> [BRIEF]: Only text lines belong in the answer: the lines from the first one in the records through the line with "from an outside", copied exactly.
*** SOURCE DATA ***
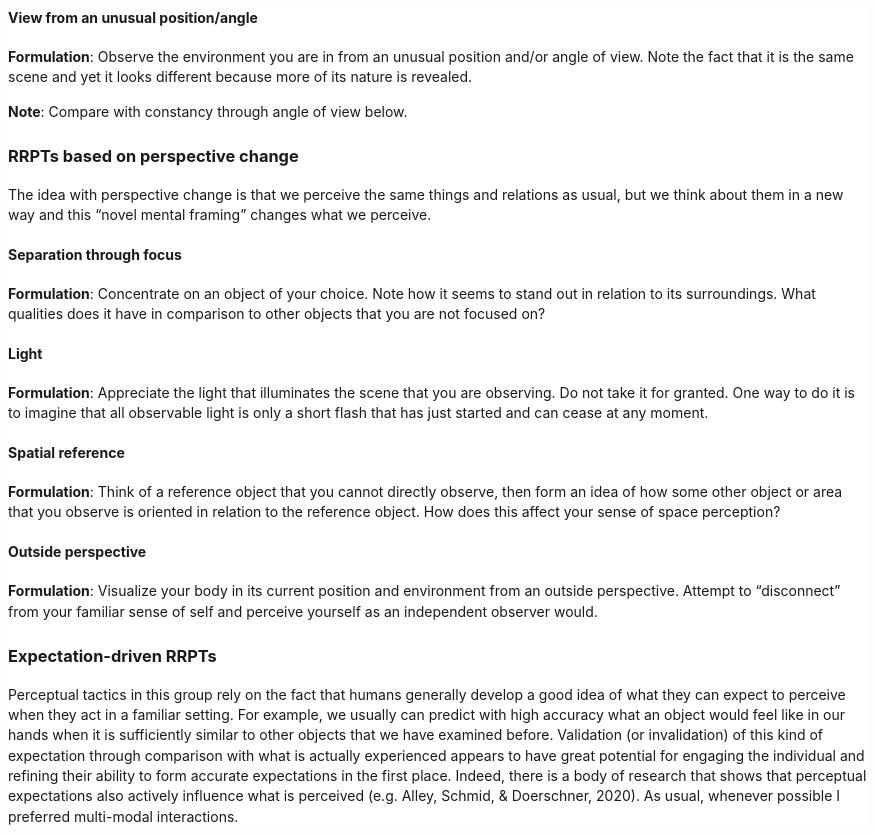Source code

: #### View from an unusual position/angle

**Formulation**: Observe the environment you are in from an unusual position
and/or angle of view. Note the fact that it is the same scene and yet it
looks different because more of its nature is revealed.

**Note**: Compare with constancy through angle of view below.

### RRPTs based on perspective change

The idea with perspective change is that we perceive the same things and
relations as usual, but we think about them in a new way and this “novel
mental framing” changes what we perceive.

#### Separation through focus

**Formulation**: Concentrate on an object of your choice. Note how it seems
to stand out in relation to its surroundings. What qualities does it have in
comparison to other objects that you are not focused on?

#### Light

**Formulation**: Appreciate the light that illuminates the scene that you
are observing. Do not take it for granted. One way to do it is to imagine
that all observable light is only a short flash that has just started and
can cease at any moment.

#### Spatial reference

**Formulation**: Think of a reference object that you cannot directly
observe, then form an idea of how some other object or area that you observe
is oriented in relation to the reference object. How does this affect your
sense of space perception?

#### Outside perspective

**Formulation**: Visualize your body in its current position and environment
from an outside perspective. Attempt to “disconnect” from your familiar
sense of self and perceive yourself as an independent observer would.

### Expectation-driven RRPTs

Perceptual tactics in this group rely on the fact that humans generally
develop a good idea of what they can expect to perceive when they act in a
familiar setting. For example, we usually can predict with high accuracy
what an object would feel like in our hands when it is sufficiently similar
to other objects that we have examined before. Validation (or invalidation)
of this kind of expectation through comparison with what is actually
experienced appears to have great potential for engaging the individual and
refining their ability to form accurate expectations in the first place.
Indeed, there is a body of research that shows that perceptual expectations
also actively influence what is perceived (e.g. Alley, Schmid, & Doerschner,
2020). As usual, whenever possible I preferred multi-modal interactions.
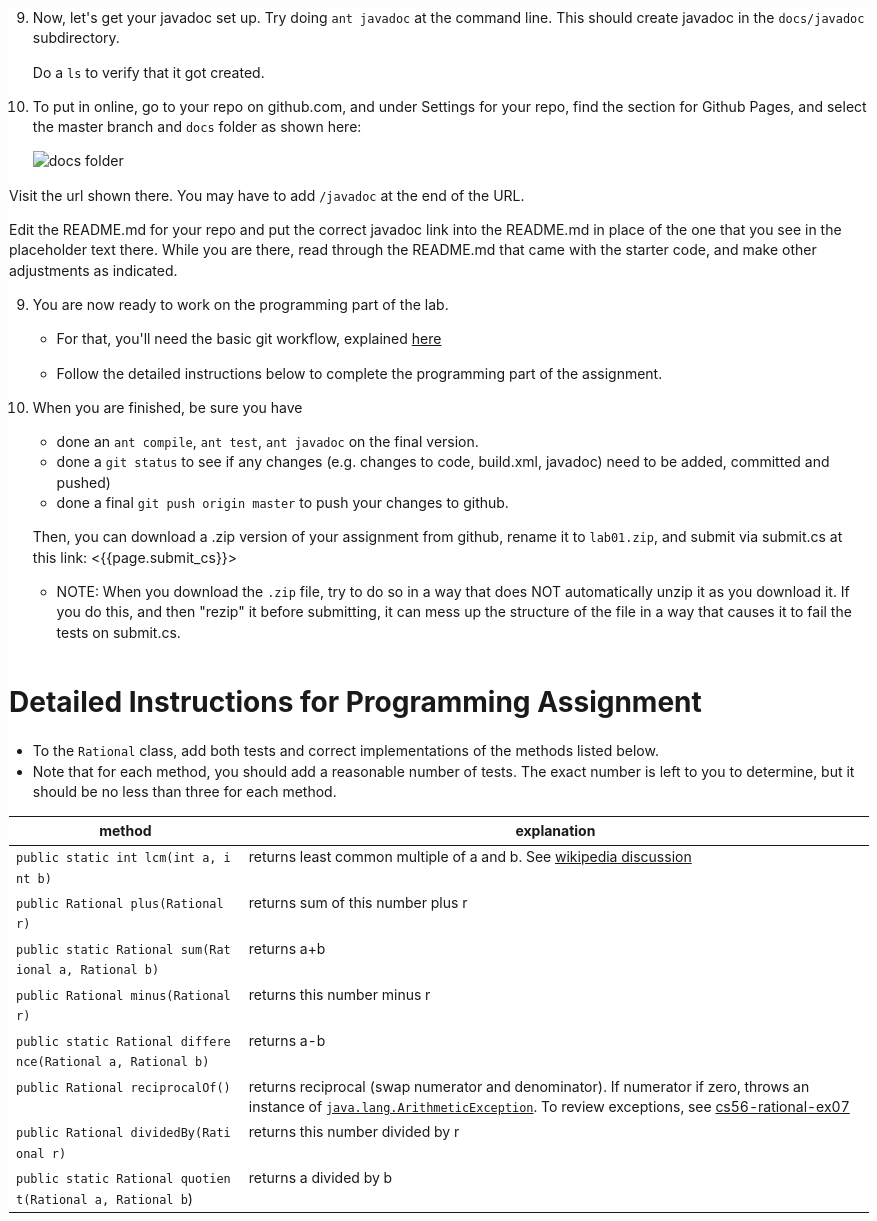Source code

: 9.  Now, let's get your javadoc set up.  Try doing `ant javadoc` at the command    line.  This should create javadoc in the `docs/javadoc` subdirectory.

    Do a `ls` to verify that it got created.

10. To put in online, go to your repo on github.com, and under Settings
   for your repo, find the section for Github Pages, and select the
   master branch and `docs` folder as shown here:

    ![docs folder](gh3.png)
    
   Visit the url shown there.  You may have to add `/javadoc` at the end of the URL.
   
   Edit the README.md for your repo and put the correct javadoc link into the README.md in place of the one that
   you see in the placeholder text there.   While you are there, read through the README.md that came with the starter
   code, and make other adjustments as indicated.

9.  You are now ready to work on the programming part of the lab.

    - For that, you'll need the basic git workflow, explained [here](https://ucsb-cs56-pconrad.github.io/topics/git_basic_workflow/)

    -  Follow the detailed instructions below to complete the programming part of the assignment.

11. When you are finished, be sure you have
    * done an `ant compile`, `ant test`, `ant javadoc` on the final version.
    * done a `git status` to see if any changes (e.g. changes to code, build.xml, javadoc) need to be added, committed and pushed)
    * done a final `git push origin master` to push your changes to github.
    
    Then, you can download a .zip version of your assignment from github, rename it to `lab01.zip`, and 
    submit via submit.cs at this link: <{{page.submit_cs}}> 

    * NOTE: When you download the `.zip` file, try to do so in a way
        that does NOT automatically unzip it as you download it.  If
        you do this, and then "rezip" it before submitting, it can
        mess up the structure of the file in a way that causes it to
        fail the tests on submit.cs.

Detailed Instructions for Programming Assignment
================================================

* To the `Rational` class, add both tests and correct implementations of the methods listed below.
* Note that for each method, you should add a reasonable number of tests.  The exact number is left to you to determine, but it should be no less than three for each method.


| method                                    | explanation                     |
|-------------------------------------------|---------------------------------|
| `public static int lcm(int a, int b)` | returns least common multiple of a and b. See [wikipedia discussion](https://en.wikipedia.org/wiki/Least_common_multiple#Computing_the_least_common_multiple) |
| `public Rational plus(Rational r)` | returns sum of this number plus r |
| `public static Rational sum(Rational a, Rational b)` | returns a+b |
| `public Rational minus(Rational r)` | returns this number minus r |
| `public static Rational difference(Rational a, Rational b)` | returns a-b |
| `public Rational reciprocalOf()`   | returns reciprocal (swap numerator and denominator).  If numerator if zero, throws an instance of [`java.lang.ArithmeticException`](https://docs.oracle.com/javase/8/docs/api/java/lang/ArithmeticException.html). To review exceptions, see [cs56-rational-ex07](https://github.com/UCSB-CS56-pconrad/cs56-rational-ex07) |
| `public Rational dividedBy(Rational r)` | returns this number divided by r |
| `public static Rational quotient(Rational a, Rational b`) | returns a divided by b |
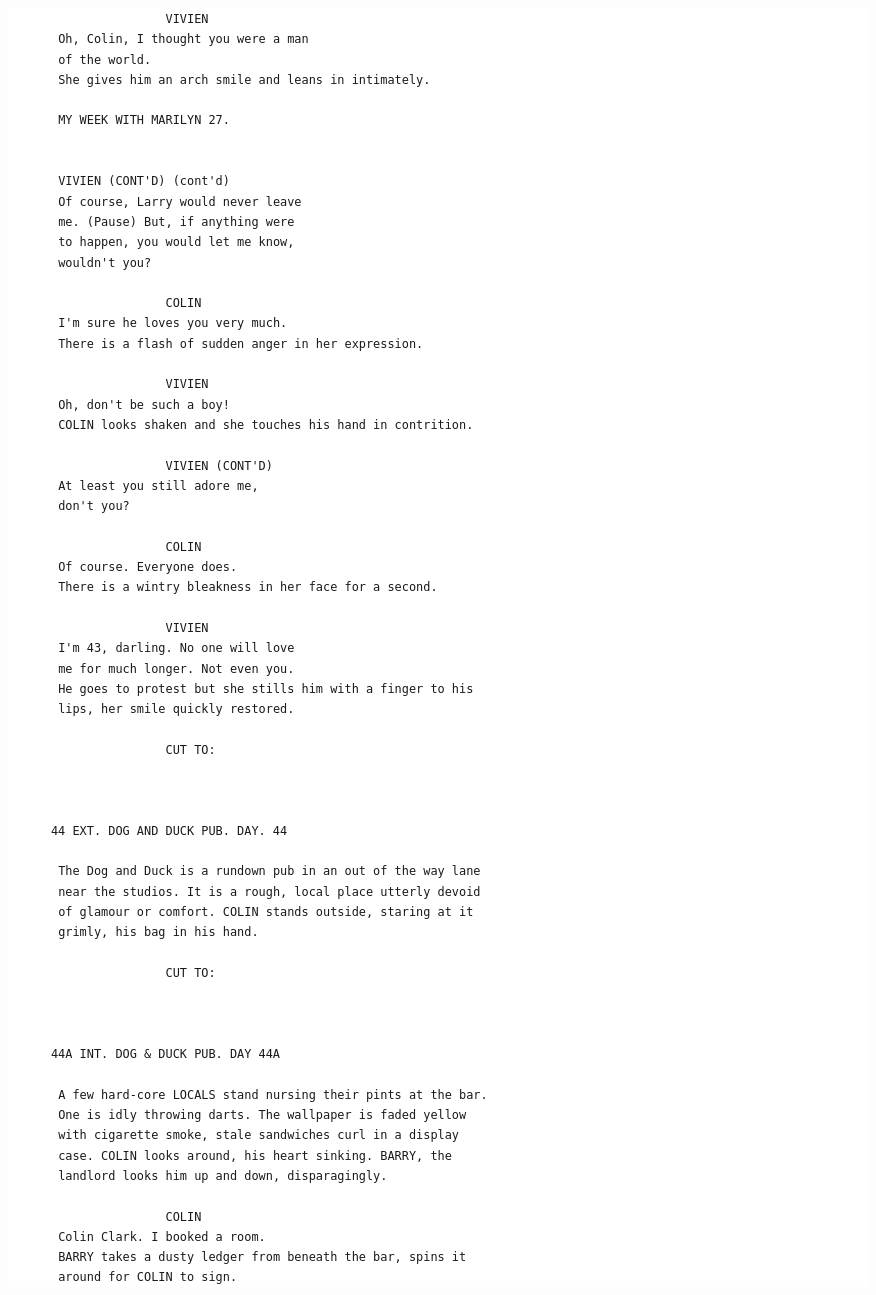                           VIVIEN
           Oh, Colin, I thought you were a man
           of the world.
           She gives him an arch smile and leans in intimately.

           MY WEEK WITH MARILYN 27.

                         
           VIVIEN (CONT'D) (cont'd)
           Of course, Larry would never leave
           me. (Pause) But, if anything were
           to happen, you would let me know,
           wouldn't you?

                          COLIN
           I'm sure he loves you very much.
           There is a flash of sudden anger in her expression.

                          VIVIEN
           Oh, don't be such a boy!
           COLIN looks shaken and she touches his hand in contrition.

                          VIVIEN (CONT'D)
           At least you still adore me,
           don't you?

                          COLIN
           Of course. Everyone does.
           There is a wintry bleakness in her face for a second.

                          VIVIEN
           I'm 43, darling. No one will love
           me for much longer. Not even you.
           He goes to protest but she stills him with a finger to his
           lips, her smile quickly restored.

                          CUT TO:

                         

          44 EXT. DOG AND DUCK PUB. DAY. 44

           The Dog and Duck is a rundown pub in an out of the way lane
           near the studios. It is a rough, local place utterly devoid
           of glamour or comfort. COLIN stands outside, staring at it
           grimly, his bag in his hand.

                          CUT TO:

                         

          44A INT. DOG & DUCK PUB. DAY 44A

           A few hard-core LOCALS stand nursing their pints at the bar.
           One is idly throwing darts. The wallpaper is faded yellow
           with cigarette smoke, stale sandwiches curl in a display
           case. COLIN looks around, his heart sinking. BARRY, the
           landlord looks him up and down, disparagingly.

                          COLIN
           Colin Clark. I booked a room.
           BARRY takes a dusty ledger from beneath the bar, spins it
           around for COLIN to sign.
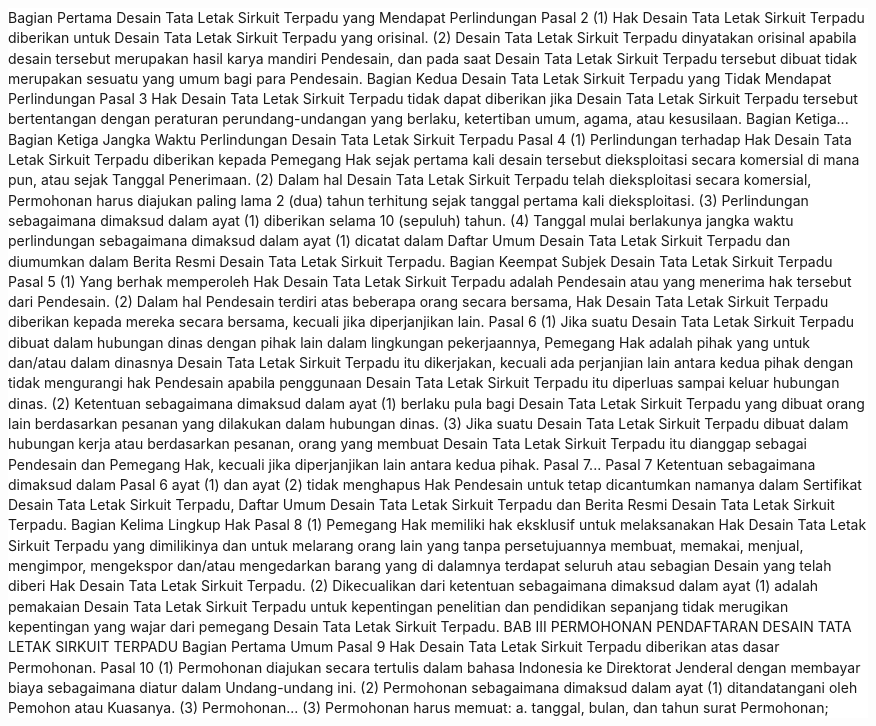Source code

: Bagian Pertama Desain Tata Letak Sirkuit Terpadu yang Mendapat Perlindungan
Pasal 2
(1) Hak Desain Tata Letak Sirkuit Terpadu diberikan untuk Desain Tata Letak Sirkuit Terpadu yang orisinal.
(2) Desain Tata Letak Sirkuit Terpadu dinyatakan orisinal apabila desain tersebut merupakan hasil karya mandiri Pendesain, dan pada saat Desain Tata Letak Sirkuit Terpadu tersebut dibuat tidak merupakan sesuatu yang umum bagi para Pendesain.
Bagian Kedua Desain Tata Letak Sirkuit Terpadu yang Tidak Mendapat Perlindungan
Pasal 3
Hak Desain Tata Letak Sirkuit Terpadu tidak dapat diberikan jika Desain Tata Letak Sirkuit Terpadu tersebut bertentangan dengan peraturan perundang-undangan yang berlaku, ketertiban umum, agama, atau kesusilaan. Bagian Ketiga...
Bagian Ketiga Jangka Waktu Perlindungan Desain Tata Letak Sirkuit Terpadu
Pasal 4
(1) Perlindungan terhadap Hak Desain Tata Letak Sirkuit Terpadu diberikan kepada Pemegang Hak sejak pertama kali desain tersebut dieksploitasi secara komersial di mana pun, atau sejak Tanggal Penerimaan.
(2) Dalam hal Desain Tata Letak Sirkuit Terpadu telah dieksploitasi secara komersial, Permohonan harus diajukan paling lama 2 (dua) tahun terhitung sejak tanggal pertama kali dieksploitasi.
(3) Perlindungan sebagaimana dimaksud dalam ayat (1) diberikan selama 10 (sepuluh) tahun.
(4) Tanggal mulai berlakunya jangka waktu perlindungan sebagaimana dimaksud dalam ayat (1) dicatat dalam Daftar Umum Desain Tata Letak Sirkuit Terpadu dan diumumkan dalam Berita Resmi Desain Tata Letak Sirkuit Terpadu.
Bagian Keempat Subjek Desain Tata Letak Sirkuit Terpadu
Pasal 5
(1) Yang berhak memperoleh Hak Desain Tata Letak Sirkuit Terpadu adalah Pendesain atau yang menerima hak tersebut dari Pendesain.
(2) Dalam hal Pendesain terdiri atas beberapa orang secara bersama, Hak Desain Tata Letak Sirkuit Terpadu diberikan kepada mereka secara bersama, kecuali jika diperjanjikan lain.
Pasal 6
(1) Jika suatu Desain Tata Letak Sirkuit Terpadu dibuat dalam hubungan dinas dengan pihak lain dalam lingkungan pekerjaannya, Pemegang Hak adalah pihak yang untuk dan/atau dalam dinasnya Desain Tata Letak Sirkuit Terpadu itu dikerjakan, kecuali ada perjanjian lain antara kedua pihak dengan tidak mengurangi hak Pendesain apabila penggunaan Desain Tata Letak Sirkuit Terpadu itu diperluas sampai keluar hubungan dinas.
(2) Ketentuan sebagaimana dimaksud dalam ayat (1) berlaku pula bagi Desain Tata Letak Sirkuit Terpadu yang dibuat orang lain berdasarkan pesanan yang dilakukan dalam hubungan dinas.
(3) Jika suatu Desain Tata Letak Sirkuit Terpadu dibuat dalam hubungan kerja atau berdasarkan pesanan, orang yang membuat Desain Tata Letak Sirkuit Terpadu itu dianggap sebagai Pendesain dan Pemegang Hak, kecuali jika diperjanjikan lain antara kedua pihak. Pasal 7...
Pasal 7
Ketentuan sebagaimana dimaksud dalam Pasal 6 ayat (1) dan ayat (2) tidak menghapus Hak Pendesain untuk tetap dicantumkan namanya dalam Sertifikat Desain Tata Letak Sirkuit Terpadu, Daftar Umum Desain Tata Letak Sirkuit Terpadu dan Berita Resmi Desain Tata Letak Sirkuit Terpadu.
Bagian Kelima Lingkup Hak
Pasal 8
(1) Pemegang Hak memiliki hak eksklusif untuk melaksanakan Hak Desain Tata Letak Sirkuit Terpadu yang dimilikinya dan untuk melarang orang lain yang tanpa persetujuannya membuat, memakai, menjual, mengimpor, mengekspor dan/atau mengedarkan barang yang di dalamnya terdapat seluruh atau sebagian Desain yang telah diberi Hak Desain Tata Letak Sirkuit Terpadu.
(2) Dikecualikan dari ketentuan sebagaimana dimaksud dalam ayat (1) adalah pemakaian Desain Tata Letak Sirkuit Terpadu untuk kepentingan penelitian dan pendidikan sepanjang tidak merugikan kepentingan yang wajar dari pemegang Desain Tata Letak Sirkuit Terpadu.
BAB III PERMOHONAN PENDAFTARAN DESAIN TATA LETAK SIRKUIT TERPADU
Bagian Pertama Umum
Pasal 9
Hak Desain Tata Letak Sirkuit Terpadu diberikan atas dasar Permohonan.
Pasal 10
(1) Permohonan diajukan secara tertulis dalam bahasa Indonesia ke Direktorat Jenderal dengan membayar biaya sebagaimana diatur dalam Undang-undang ini.
(2) Permohonan sebagaimana dimaksud dalam ayat (1) ditandatangani oleh Pemohon atau Kuasanya.
(3) Permohonan...
(3) Permohonan harus memuat:
a. tanggal, bulan, dan tahun surat Permohonan;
***
> [COMPLETED EXERCISE]:
Source code

: #### View from an unusual position/angle

**Formulation**: Observe the environment you are in from an unusual position
and/or angle of view. Note the fact that it is the same scene and yet it
looks different because more of its nature is revealed.

**Note**: Compare with constancy through angle of view below.

### RRPTs based on perspective change

The idea with perspective change is that we perceive the same things and
relations as usual, but we think about them in a new way and this “novel
mental framing” changes what we perceive.

#### Separation through focus

**Formulation**: Concentrate on an object of your choice. Note how it seems
to stand out in relation to its surroundings. What qualities does it have in
comparison to other objects that you are not focused on?

#### Light

**Formulation**: Appreciate the light that illuminates the scene that you
are observing. Do not take it for granted. One way to do it is to imagine
that all observable light is only a short flash that has just started and
can cease at any moment.

#### Spatial reference

**Formulation**: Think of a reference object that you cannot directly
observe, then form an idea of how some other object or area that you observe
is oriented in relation to the reference object. How does this affect your
sense of space perception?

#### Outside perspective

**Formulation**: Visualize your body in its current position and environment
from an outside perspective. Attempt to “disconnect” from your familiar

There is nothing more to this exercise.